Specimens from 254 consecutive breast carcinoma (BC) cases (110 N0, 144 N1/2) with long-term follow-up (median, 95 months) were immunostained for syndecan-1, estrogen receptor (ER), progesterone receptor (PgR), and p53; in 154 cases, c-erbB-2 status was known. Syndecan-1 mRNA and protein expression also were evaluated in 20 breast tissue samples (10 normal and tumor pairs).
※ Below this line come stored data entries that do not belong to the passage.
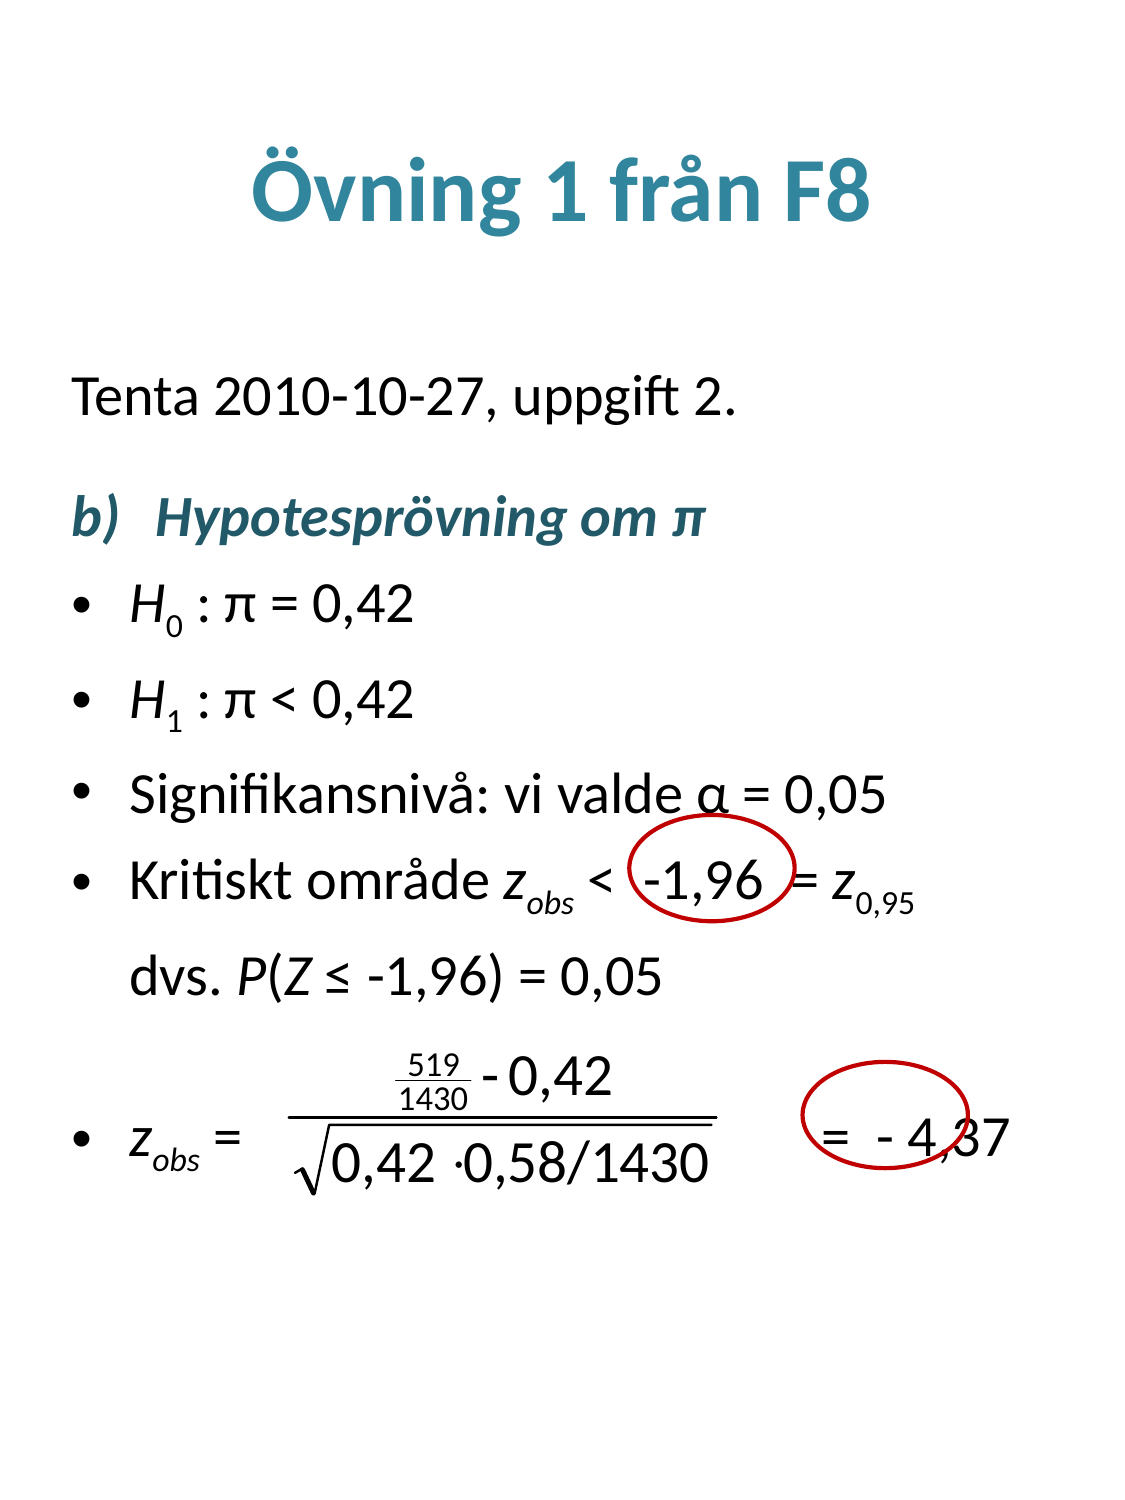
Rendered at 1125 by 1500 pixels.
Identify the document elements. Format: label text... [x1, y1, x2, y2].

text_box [278, 1037, 729, 1208]
title Övning 1 från F8 [56, 60, 1069, 310]
text_box [800, 1059, 971, 1171]
list Tenta 2010-10-27, uppgift 2. Hypotesprövning om π H0 : π = 0,42 H1 : π < 0,42 Signifikansnivå: vi valde α = 0,05 Kritiskt område zobs < -1,96 = z0,95 dvs. P(Z ≤ -1,96) = 0,05 zobs = = - 4,37 [56, 350, 1069, 1424]
text_box [627, 812, 797, 924]
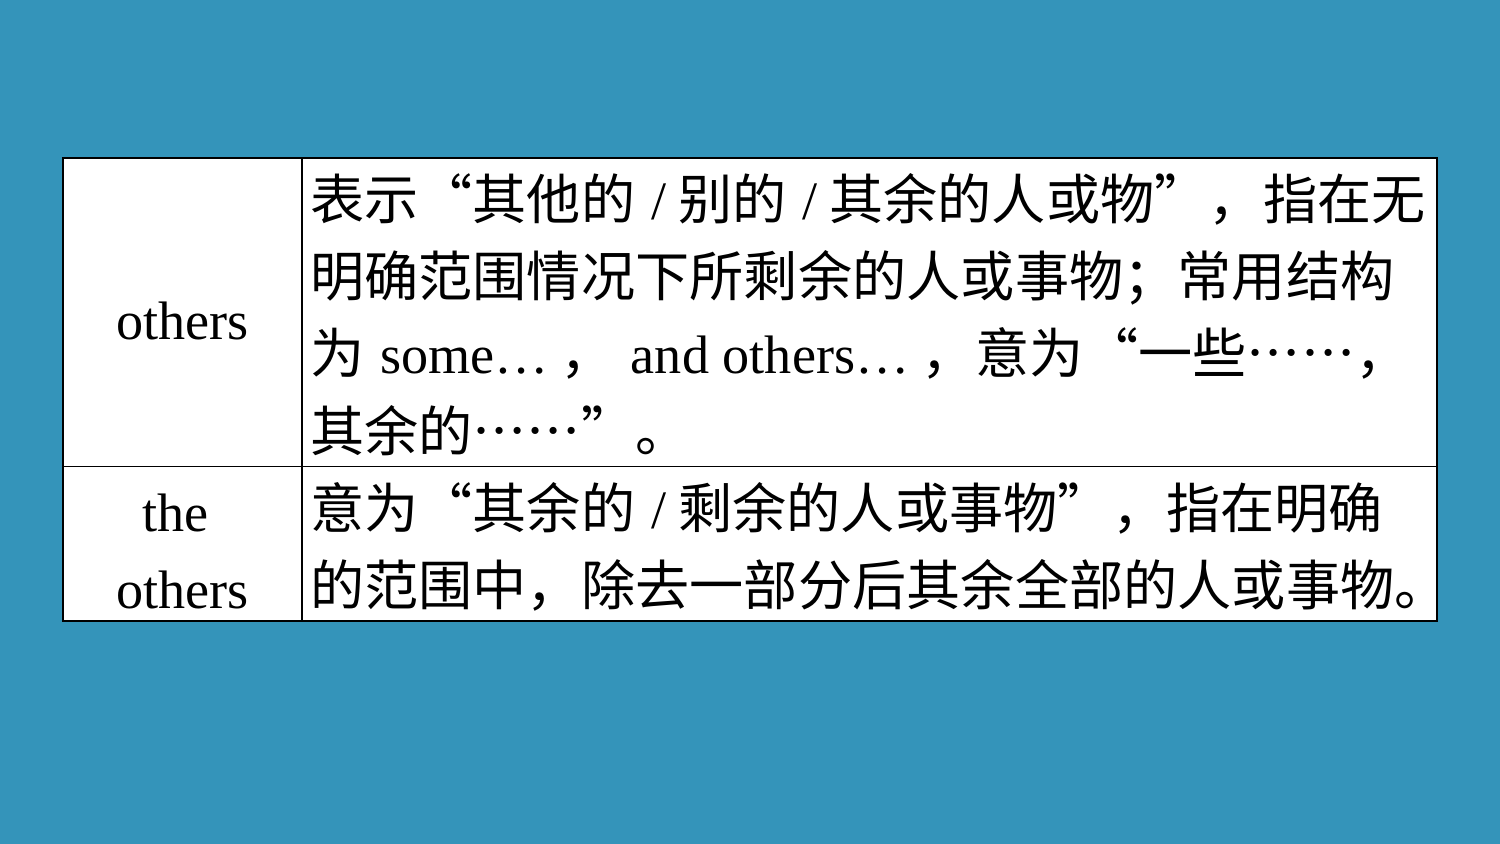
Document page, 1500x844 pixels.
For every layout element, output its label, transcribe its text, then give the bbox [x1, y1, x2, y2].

table_cell 意为“其余的/剩余的人或事物”，指在明确的范围中，除去一部分后其余全部的人或事物。 [303, 467, 309, 620]
table_header others [64, 159, 301, 466]
table_header 表示“其他的/别的/其余的人或物”，指在无明确范围情况下所剩余的人或事物；常用结构为some…，and others…，意为“一些……，其余的……”。 [303, 159, 309, 466]
table_header 表示“其他的/别的/其余的人或物”，指在无明确范围情况下所剩余的人或事物；常用结构为some…，and others…，意为“一些……，其余的……”。 [1084, 159, 1436, 466]
table_cell the others [64, 467, 301, 620]
table_cell 意为“其余的/剩余的人或事物”，指在明确的范围中，除去一部分后其余全部的人或事物。 [1084, 467, 1436, 620]
picture [309, 0, 1084, 844]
Syndecan-1 was expressed at high levels in 106 (42%) BCs; syndecan-1 up-regulation was confirmed by reverse transcriptase–polymerase chain reaction (RT-PCR) studies. High syndecan-1 expression was associated with high histologic grade, large tumor size, high mitotic count, c-erbB-2 overexpression, and ER and PgR negative status. At univariate survival analysis syndecan overexpression was related to poor prognosis (P < 0.01 for both overall survival (OS) and disease-free survival). Bivariate survival analysis showed an additive adverse effect for syndecan-1 and c-erbB-2 overexpression. At multivariate analysis, syndecan-1 overexpression was independently associated with poor OS (hazard ratio [HR], 1.71; 95% confidence interval [CI], 1.08–2.69). High syndecan-1 expression also was of independent prognostic value for OS in the group of 102 ER-negative patients (HR, 2.42; 95% CI, 1.21–4.82). Stratifying patients on the basis of the type of adjuvant therapy given, high syndecan-1 expression was associated with a higher risk of death only in patients treated with the cyclophosphamide-methotrexate-fluorouracil regimen (HR, 1.9; P = 0.09); at multivariate analysis for OS, this association proved to be of independent statistical significance (P = 0.03; HR, 2.15).


Syndecan-1 is expressed at high levels in a significant percentage of breast carcinomas and is related to an aggressive phenotype and poor clinical behavior. Cancer 2003;98:474–83. © 2003 American Cancer Society.